[Task prompt] In the records below, find the line containing "You see electron". Restate it and all the lines after it exactly, and omit the rest.

[Dataset extract]
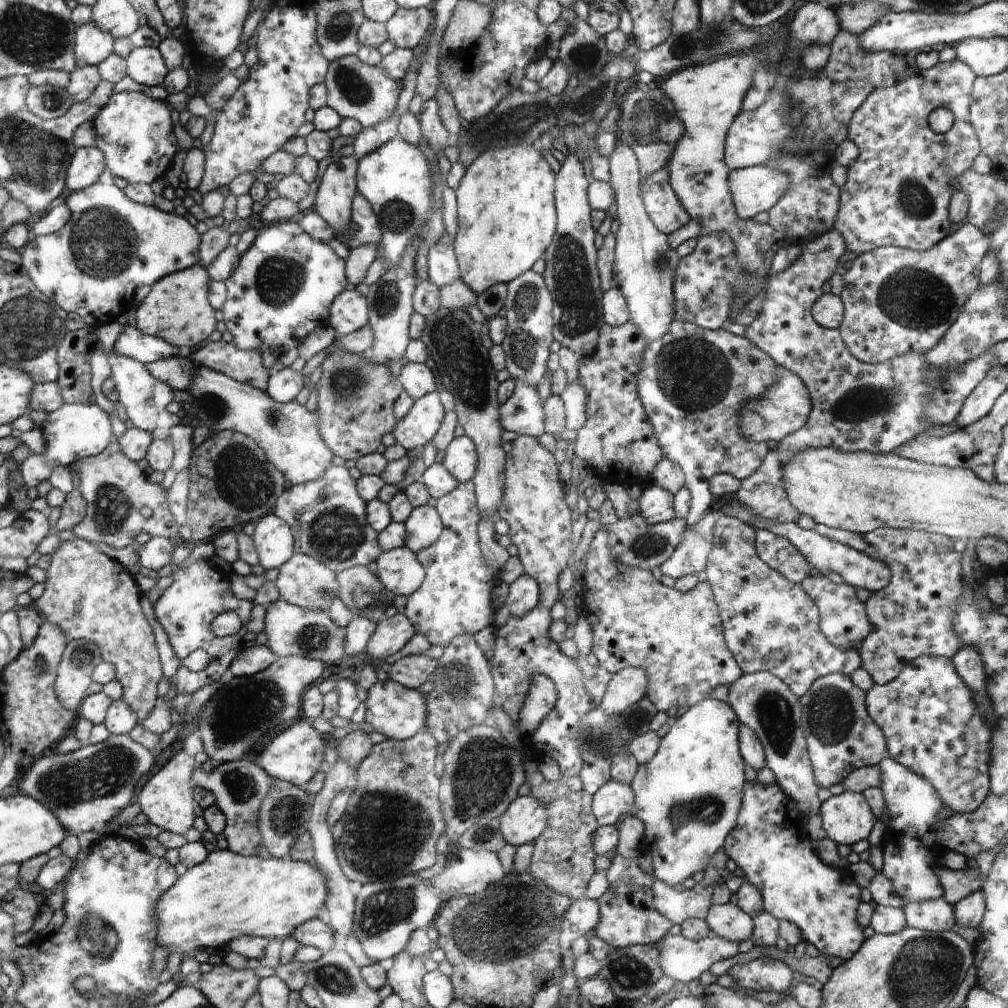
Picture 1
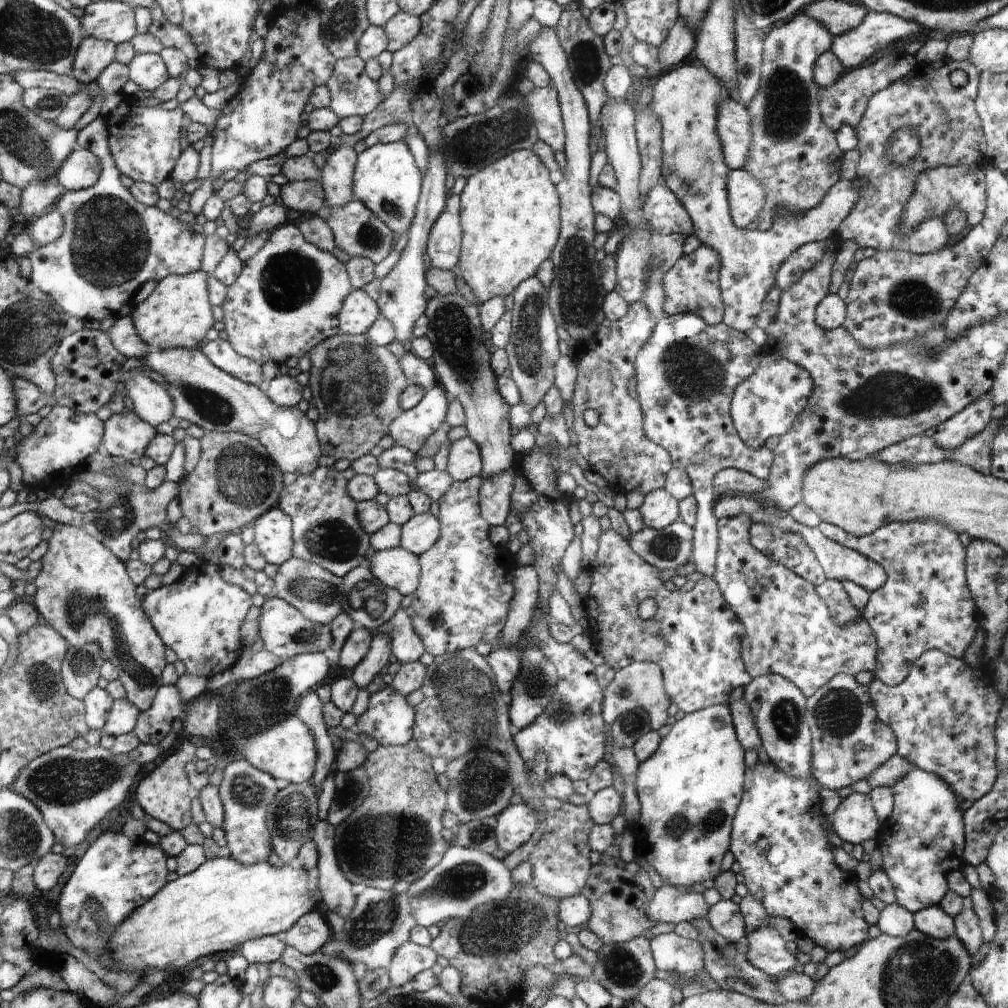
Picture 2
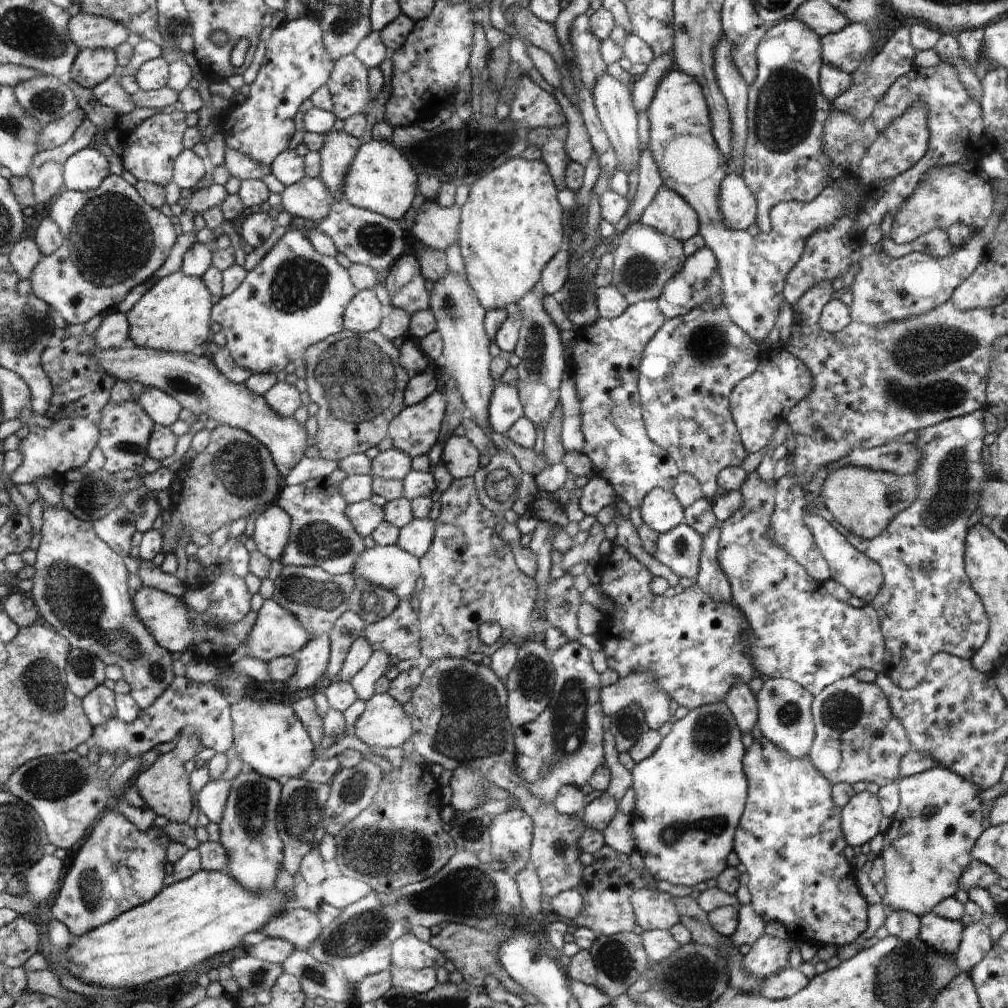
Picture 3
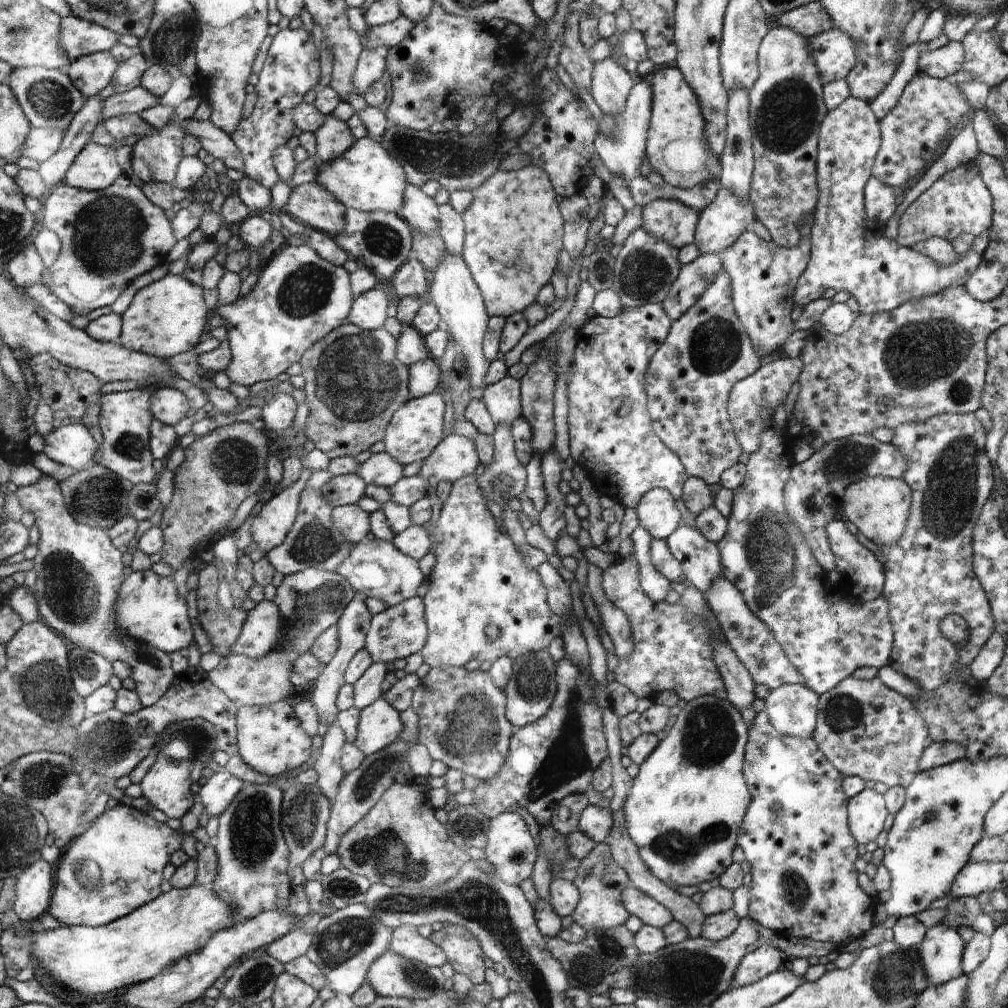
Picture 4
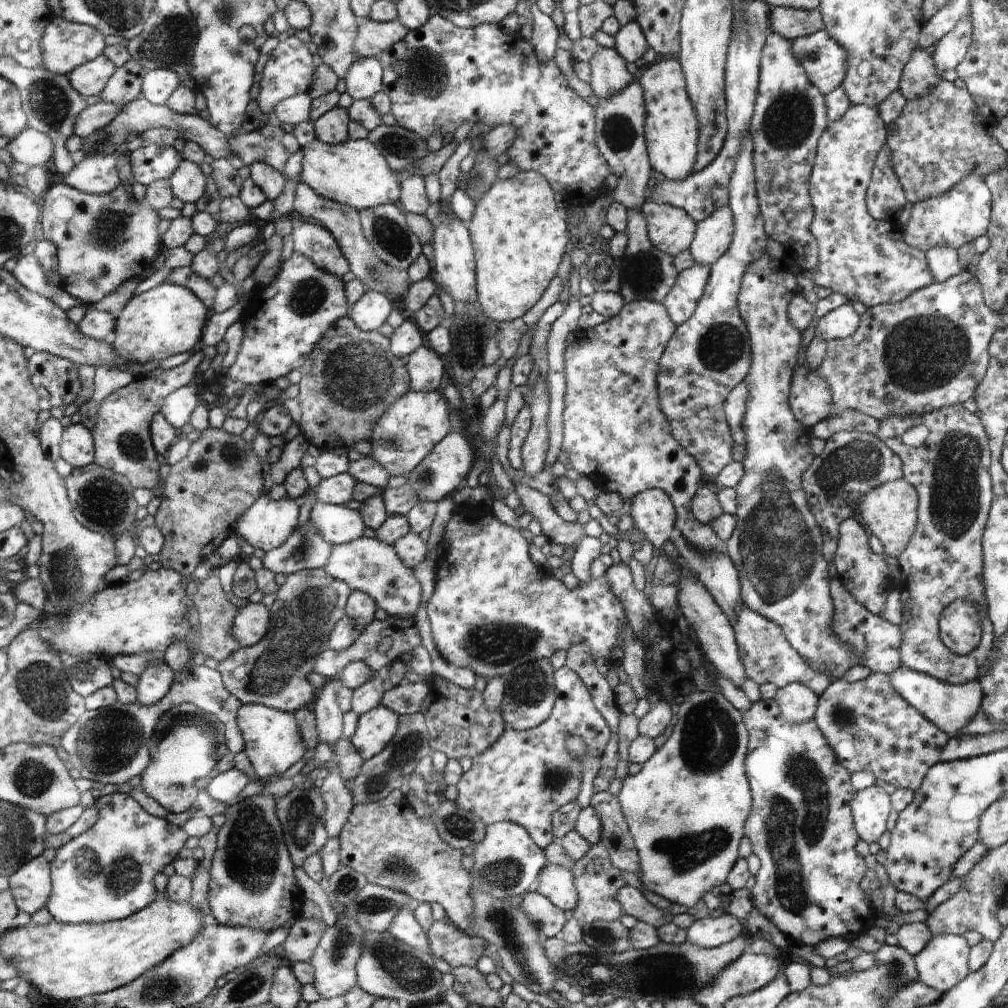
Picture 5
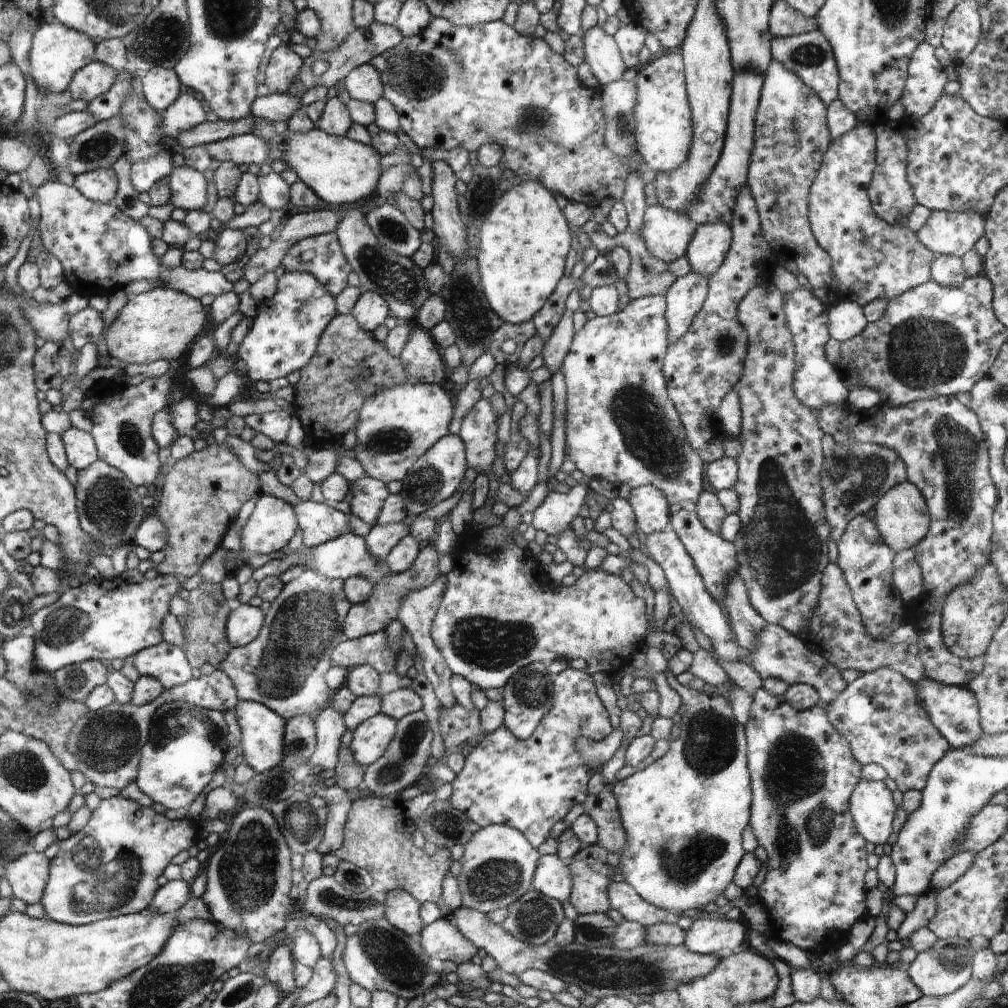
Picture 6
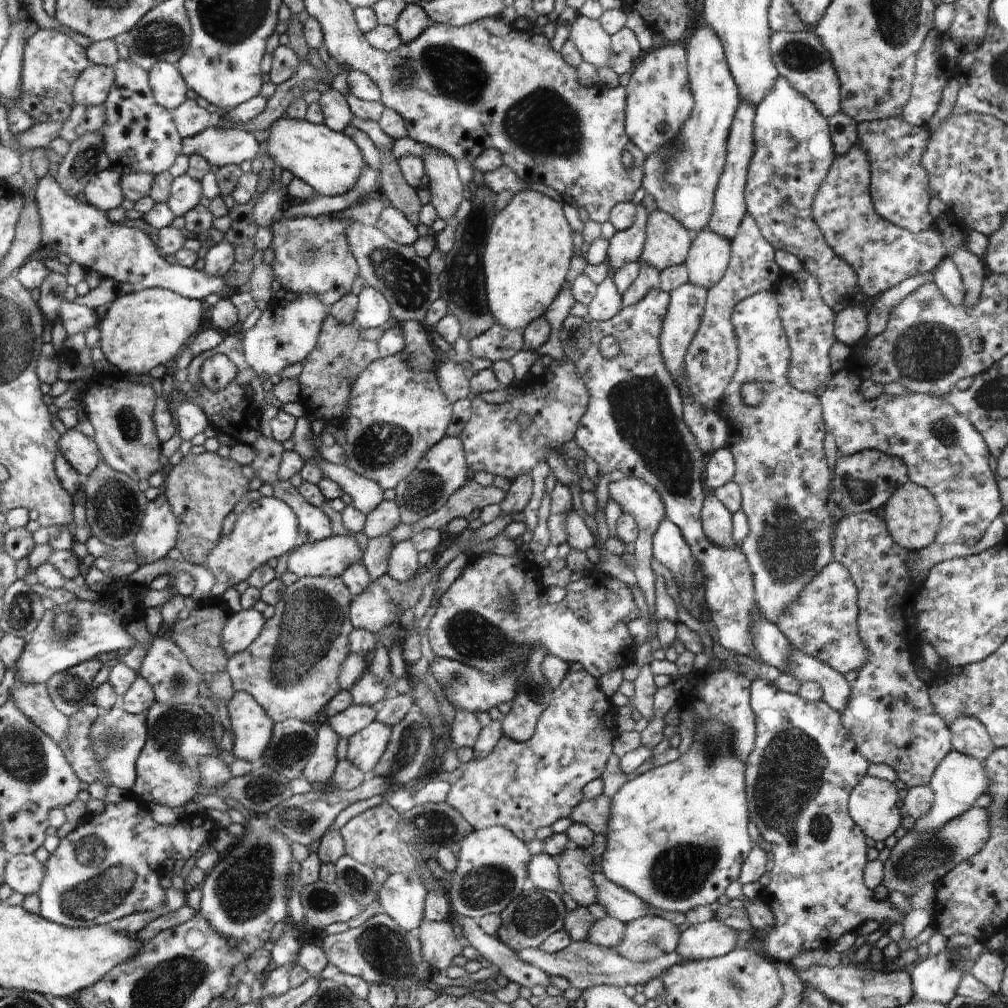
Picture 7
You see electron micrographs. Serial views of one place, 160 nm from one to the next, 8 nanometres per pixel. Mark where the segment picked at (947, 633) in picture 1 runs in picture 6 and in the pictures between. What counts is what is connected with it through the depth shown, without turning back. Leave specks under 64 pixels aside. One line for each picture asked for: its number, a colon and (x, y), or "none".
2: (925, 604)
3: (927, 605)
4: (930, 574)
5: (942, 564)
6: (945, 452)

[Task result]
You see electron micrographs. Serial views of one place, 160 nm from one to the next, 8 nanometres per pixel. Mark where the segment picked at (947, 633) in picture 1 runs in picture 6 and in the pictures between. What counts is what is connected with it through the depth shown, without turning back. Leave specks under 64 pixels aside. One line for each picture asked for: its number, a colon and (x, y), or "none".
2: (925, 604)
3: (927, 605)
4: (930, 574)
5: (942, 564)
6: (945, 452)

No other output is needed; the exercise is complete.